Sondage contre sondage. Alors que la Convention citoyenne sur la fin de vie doit commencer ses travaux dès le 9 décembre, la Société française d'accompagnement et de soins palliatifs (Sfap) et l'Association pour le droit de mourir dans la dignité (ADMD) publient les résultats de deux enquêtes qui témoignent des divergences qui existent autour de la question de l'encadrement de la fin de vie en France.
Alors que le Comité consultation national d'éthique (CCNE) dans son avis 139 invite à réflechir à une aide active à mourir dans de strictes conditions, au sein des soins palliatifs, une très grande majorité de soignants est attachée au cadre actuel de la loi Leonetti-Claeys (qui ouvre le droit à une sédation profonde et terminale jusqu'au décès, pour certains malades incurables au pronostic vital engagé à court terme). Et exprime de la réticence à l'égard d'une implication dans une aide active à mourir.
Le monde des soins palliatifs vent debout
Ainsi, selon un sondage réalisé avec OpinionWay début septembre, auprès de 1 335 personnes exerçant en soins palliatifs dont 1 009 acteurs de soin professionnels (médecins, IDE, psychologues, etc.) et 326 bénévoles, 90 % des personnes interrogées déclarent être satisfaites du cadre légal actuel, qu'elles maîtrisent pour 74 % d'entre elles, voire 87 % pour les médecins.
En outre, 85 % des acteurs de soins palliatifs et en particulier, 89 % des médecins, se disent défavorables à une « évolution de la législation vers l’instauration d’une mort intentionnellement provoquée ». Ils sont 83 % à déclarer que ce type de geste ne peut être considéré comme un soin (et 86 %, parmi les bénévoles, 87 % pour les médecins).
Clause de conscience et démission, face à l'euthanasie
S’il leur était demandé de participer à une procédure de mort intentionnellement provoquée, les soignants interrogés par la Sfap refuseraient de réaliser les actes les plus engageants. Seulement 12 % des médecins accepteraient de faire la prescription, 7 % des médecins et des infirmiers accepteraient de préparer le produit létal, et 6 % envisageraient de l’administrer (ce qui serait de l'euthanasie, et non plus de l'assistance au suicide, qui implique que la personne prenne elle-même le produit létal).

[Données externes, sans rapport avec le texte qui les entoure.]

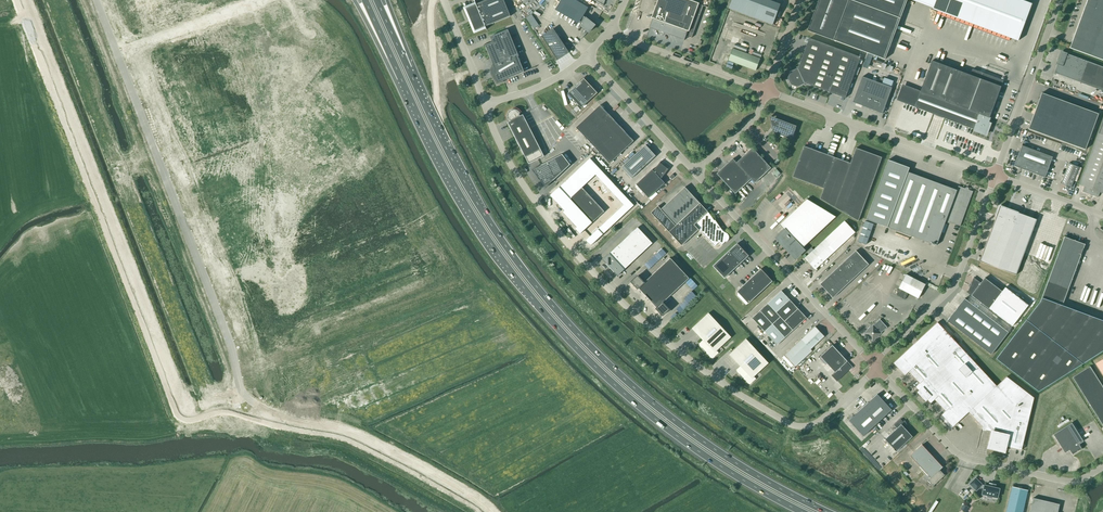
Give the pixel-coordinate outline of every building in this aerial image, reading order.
[(510,16),(504,0),(487,0),(466,9),(475,31),(510,16)] [(583,16),(588,8),(575,0),(561,0),(557,8),(583,23),(581,25),(588,31),(583,37),(589,31),(594,25),(595,22),(593,24),(583,16)] [(704,6),(700,4),(698,3),(690,0),(657,0),(658,1),(654,3),(655,7),(652,18),(653,18),(649,28),(660,32),(660,33),(664,35),(664,33),(684,40),(686,36),(692,38),(704,6)] [(729,9),(772,25),(779,6),(762,0),(732,0),(729,9)] [(808,31),(885,59),(907,0),(819,0),(808,31)] [(932,9),(1018,41),(1032,4),(1021,0),(936,0),(932,9)] [(1070,48),(1102,60),(1102,0),(1087,0),(1070,48)] [(522,12),(513,16),(515,22),(525,18),(522,12)] [(532,14),(526,17),(534,28),(539,25),(532,14)] [(569,52),(553,29),(542,36),(558,60),(569,52)] [(524,72),(518,57),(519,56),(508,30),(490,37),(493,42),(485,45),(494,67),(493,68),(493,69),(493,70),(493,71),(493,72),(493,73),(493,74),(493,75),(494,76),(493,77),(497,85),(503,82),(503,81),(525,72),(524,72)] [(845,98),(860,57),(809,38),(799,66),(796,67),(797,69),(790,72),(788,78),(791,85),(797,87),(804,84),(805,86),(808,84),(845,98)] [(746,52),(747,48),(735,44),(734,48),(746,52)] [(756,71),(760,59),(733,48),(728,61),(756,71)] [(1054,73),(1102,91),(1102,67),(1062,52),(1054,73)] [(980,114),(989,117),(1003,81),(972,69),(970,75),(932,61),(915,107),(974,129),(980,114)] [(882,114),(885,106),(892,88),(862,77),(853,102),(862,106),(882,114)] [(581,108),(597,93),(584,79),(568,94),(581,108)] [(1085,150),(1098,114),(1088,110),(1042,93),(1029,129),(1085,150)] [(600,105),(576,128),(610,164),(634,141),(600,105)] [(520,116),(519,114),(520,113),(520,112),(519,112),(519,111),(518,111),(517,110),(516,110),(515,110),(514,110),(513,110),(512,110),(511,110),(510,111),(509,112),(509,113),(508,113),(508,114),(508,115),(507,116),(507,117),(508,117),(508,118),(508,119),(509,119),(511,121),(508,123),(529,164),(544,156),(523,115),(520,116)] [(991,118),(989,117),(980,114),(974,129),(974,131),(984,135),(991,118)] [(791,139),(796,126),(775,118),(772,126),(773,133),(791,139)] [(1079,185),(1084,187),(1082,192),(1098,197),(1100,192),(1102,194),(1102,120),(1079,185)] [(632,179),(656,156),(646,145),(621,167),(632,179)] [(816,186),(827,155),(804,146),(793,177),(816,186)] [(1045,178),(1053,157),(1022,146),(1014,166),(1045,178)] [(771,168),(752,148),(736,163),(733,159),(717,174),(735,194),(751,179),(755,183),(771,168)] [(856,148),(850,163),(834,207),(858,221),(882,158),(856,148)] [(570,165),(562,154),(532,170),(546,188),(570,165)] [(834,207),(850,163),(827,155),(816,186),(824,189),(820,199),(834,207)] [(589,159),(550,196),(564,211),(563,212),(577,227),(575,229),(580,234),(604,211),(581,188),(595,174),(624,204),(586,240),(591,245),(633,205),(589,159)] [(888,160),(866,220),(937,246),(945,222),(948,223),(948,222),(960,226),(973,191),(958,186),(957,190),(908,172),(909,168),(888,160)] [(661,179),(668,169),(660,163),(661,162),(661,161),(654,171),(652,170),(636,185),(649,198),(665,183),(661,179)] [(1071,188),(1079,167),(1069,163),(1061,184),(1071,188)] [(671,234),(702,206),(685,187),(661,209),(658,206),(651,213),(671,234)] [(796,258),(804,251),(802,249),(836,217),(807,199),(780,225),(785,230),(777,238),(796,258)] [(702,206),(671,234),(682,245),(699,230),(715,247),(719,243),(721,246),(726,242),(728,241),(728,240),(729,240),(729,239),(729,238),(729,237),(729,236),(728,235),(728,234),(727,233),(725,233),(724,232),(722,230),(715,220),(714,221),(708,212),(702,206)] [(1016,275),(1037,220),(1000,206),(979,262),(1016,275)] [(845,221),(805,259),(815,270),(855,232),(845,221)] [(873,224),(865,221),(858,242),(866,245),(873,224)] [(622,272),(652,243),(638,227),(607,256),(603,260),(618,276),(622,272)] [(1102,351),(1102,321),(1062,306),(1085,244),(1064,237),(1040,302),(996,359),(1038,392),(1102,351)] [(725,278),(749,256),(737,244),(713,266),(725,278)] [(658,260),(666,252),(662,248),(654,256),(658,260)] [(869,264),(856,251),(820,284),(833,298),(869,264)] [(663,303),(689,278),(671,258),(644,283),(638,276),(631,282),(638,289),(639,288),(657,308),(656,309),(663,316),(669,310),(663,303)] [(773,282),(773,281),(761,269),(737,292),(749,304),(772,282),(773,282)] [(919,298),(926,284),(906,274),(899,288),(919,298)] [(981,283),(974,278),(968,293),(971,296),(971,295),(989,309),(1002,291),(985,278),(981,283)] [(689,302),(696,295),(692,291),(685,298),(689,302)] [(807,318),(782,291),(752,318),(777,345),(807,318)] [(991,355),(1008,332),(965,299),(947,321),(991,355)] [(713,358),(718,353),(716,351),(731,337),(708,313),(692,328),(703,340),(699,344),(713,358)] [(888,328),(880,319),(874,325),(873,325),(871,327),(870,327),(867,329),(868,330),(865,333),(873,341),(881,333),(885,330),(888,328)] [(997,386),(938,322),(894,363),(905,375),(909,372),(920,383),(916,387),(931,403),(935,400),(946,411),(942,415),(953,427),(969,412),(982,427),(981,429),(992,432),(988,448),(1004,452),(1006,446),(1022,450),(1034,398),(1007,377),(997,386)] [(795,367),(812,351),(811,349),(824,337),(815,327),(785,355),(795,367)] [(750,384),(756,379),(754,377),(768,363),(746,339),(730,354),(741,366),(737,370),(750,384)] [(847,361),(833,345),(821,357),(835,372),(832,375),(837,381),(852,368),(846,362),(847,361)] [(1090,366),(1073,377),(1102,426),(1102,387),(1090,366)] [(863,436),(892,410),(877,394),(849,420),(863,436)] [(896,452),(913,437),(905,429),(907,426),(901,419),(894,425),(897,428),(885,439),(896,452)] [(1072,455),(1080,450),(1081,447),(1079,444),(1083,441),(1072,423),(1053,434),(1065,453),(1070,450),(1072,455)] [(922,445),(910,456),(927,474),(924,477),(928,481),(933,486),(932,486),(933,486),(945,475),(940,470),(943,467),(922,445)] [(984,485),(982,485),(983,485),(976,478),(970,484),(976,491),(980,487),(984,488),(982,494),(988,496),(987,497),(992,498),(992,497),(998,498),(1000,489),(984,485)] [(1028,490),(1012,486),(1006,511),(1023,511),(1028,490)] [(1060,504),(1033,498),(1030,511),(1058,511),(1060,504)] [(970,507),(964,503),(960,509),(965,511),(967,511),(970,507)]
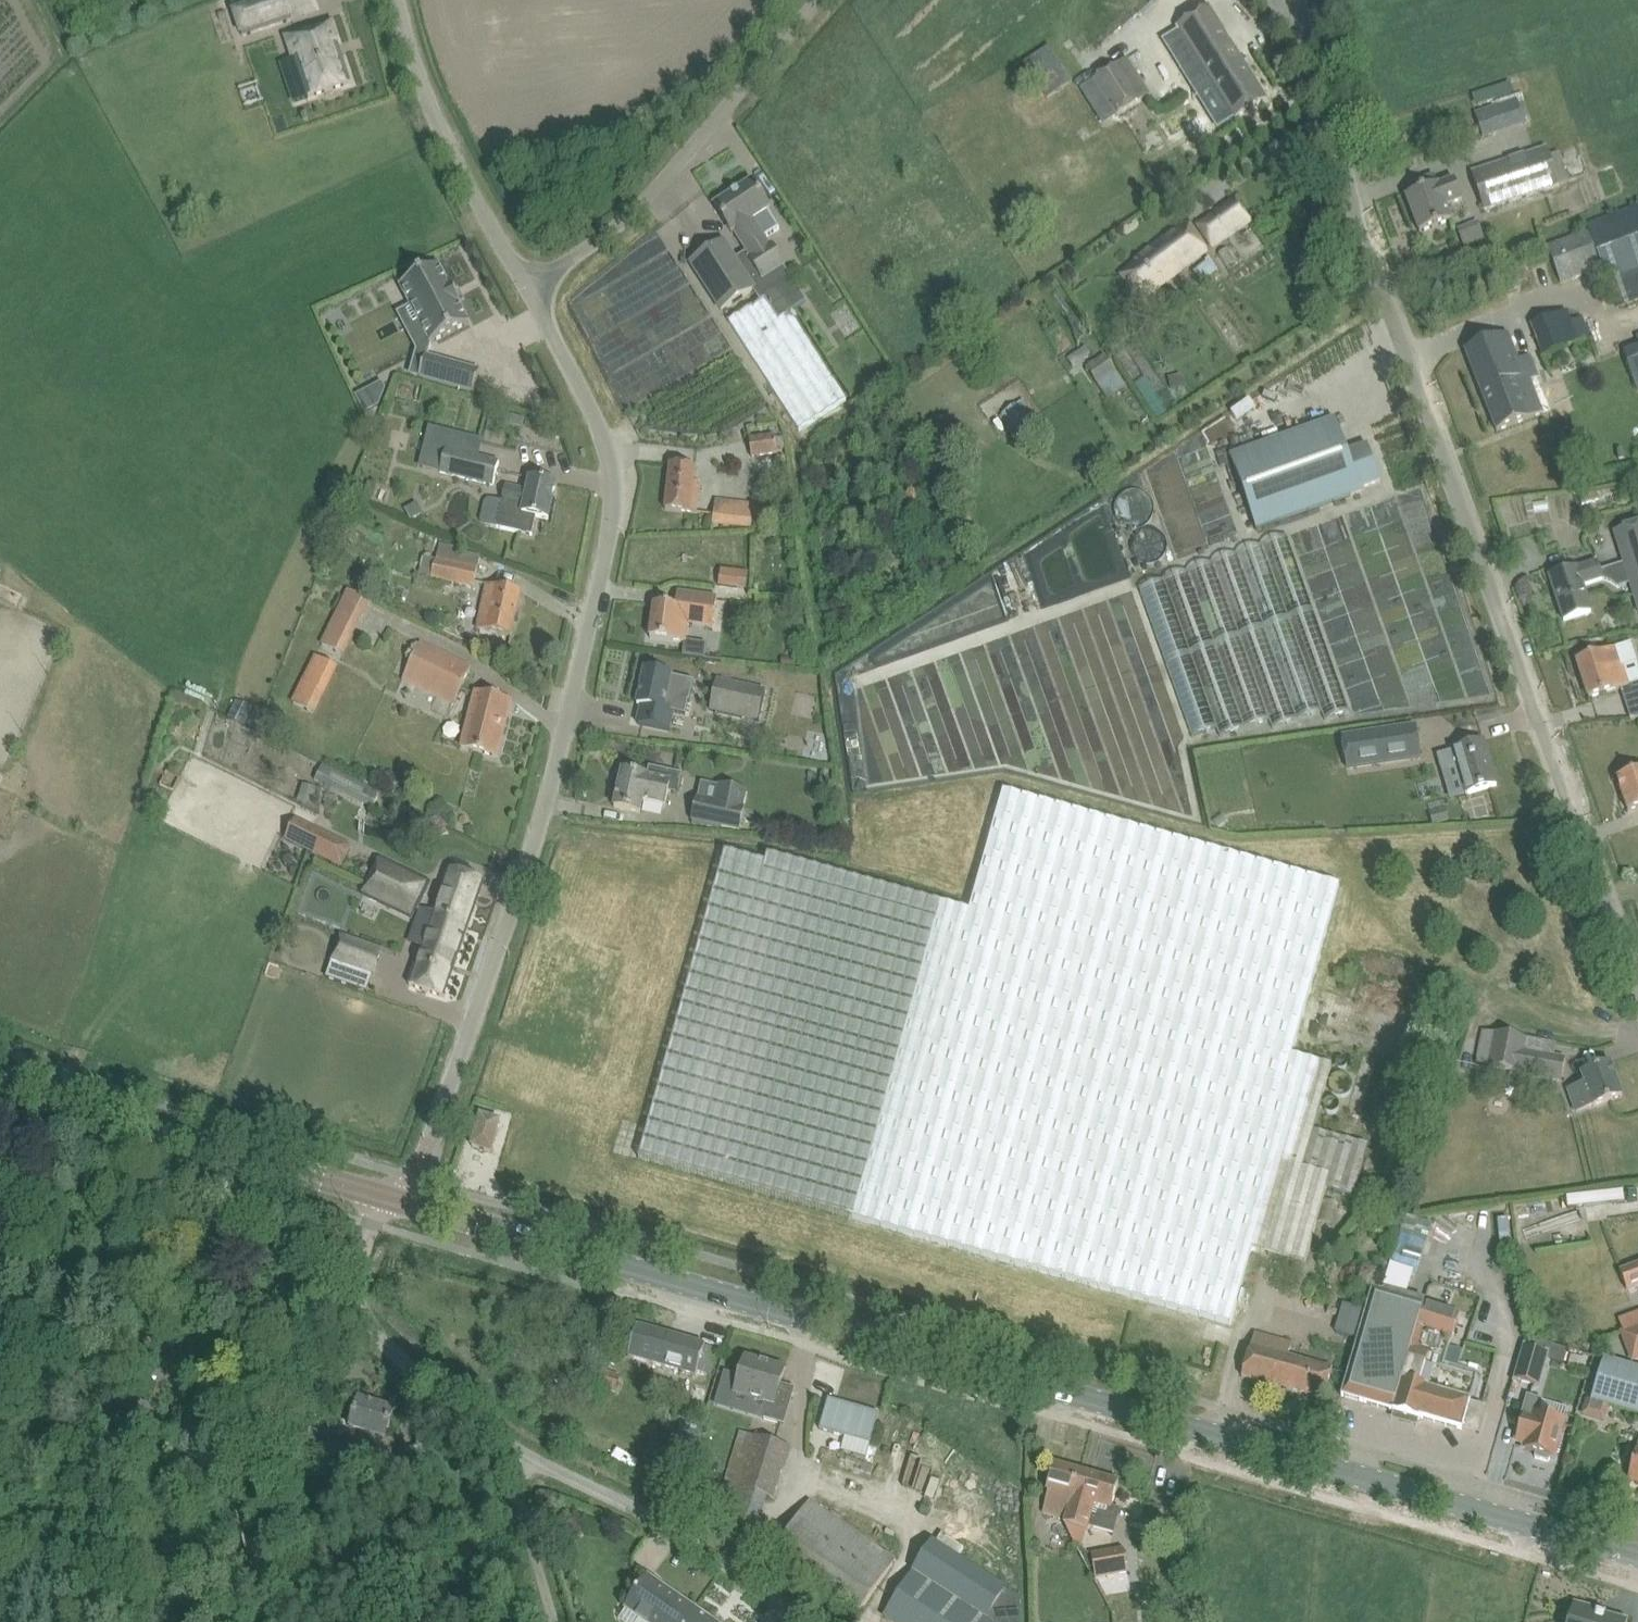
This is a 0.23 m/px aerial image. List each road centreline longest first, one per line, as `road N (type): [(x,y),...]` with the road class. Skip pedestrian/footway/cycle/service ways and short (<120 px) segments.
road 1 (tertiary): [(1637,1554),(390,1196)]
road 2 (unclassified): [(1637,991),(1282,5)]
road 3 (unclassified): [(390,1196),(422,1159),(536,837),(615,506),(615,462),(600,419),(528,288)]
road 4 (tertiary): [(390,1196),(55,1096),(0,1072)]
road 5 (unclassified): [(528,288),(676,153),(817,0)]
road 6 (unclassified): [(814,1621),(501,1441)]
road 7 (unclassified): [(528,288),(392,0)]
road 8 (unclassified): [(501,1441),(364,1319),(357,1275),(368,1223),(390,1196)]
road 9 (unclassified): [(552,1621),(501,1441)]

Si la loi évoluait, toutefois, un quart (26 %) des acteurs de soins plaide pour un modèle comme l'Oregon (qui a aussi inspiré le CCNE), de suicide assisté, avec mise à disposition du produit létal. Quelque 23 % des médecins plaident plutôt pour du suicide assisté par une association (modèle suisse), 18 % pour du suicide assisté dans un cadre médical, et seulement 2 % par l'euthanasie à la main du soignant.
Si l'euthanasie administrée par un soignant était légalisée, les médecins des soins palliatifs seraient 42 % à utiliser une clause de conscience, et 34 % des soignants iraient même jusqu'à démissionner. Les trois quarts craignent des tensions dans les équipes. « Le monde des soins palliatifs rejette massivement ce chemin qui ne correspond pas à l’esprit et à la pratique de ce que la France a construit de manière consensuelle au cours des dernières décennies », commente la Dr Claire Fourcade, présidente de la Sfap.
Une confiance préservée en des médecins pro-euthanasie
À front renversé, l'ADMD soutient, à partir d'un sondage commandé à l'Ifop en octobre 2022, auprès d'un échantillon représentatif de 1 013 personnes que 78 % des Français attendent de la convention citoyenne qu'elle légalise l'aide active à mourir. Près de 80 % se disent confiants dans un médecin qui serait favorable à l'euthanasie, à peine moins (77 %) en un professionnel qui pratiqueraient des euthanasies.
Et 82 % des Français considèrent, selon l'ADMD, que l'euthanasie et le suicide assisté sont des soins de fin de vie. « L’argument disant qu’une loi de légalisation de l’aide active à mourir romprait le lien de confiance établi entre les médecins et les Français ne tient plus. La position favorable d’un médecin au regard de l’euthanasie ne crée pas de situation de défiance à son égard, bien au contraire », analyse l'ADMD.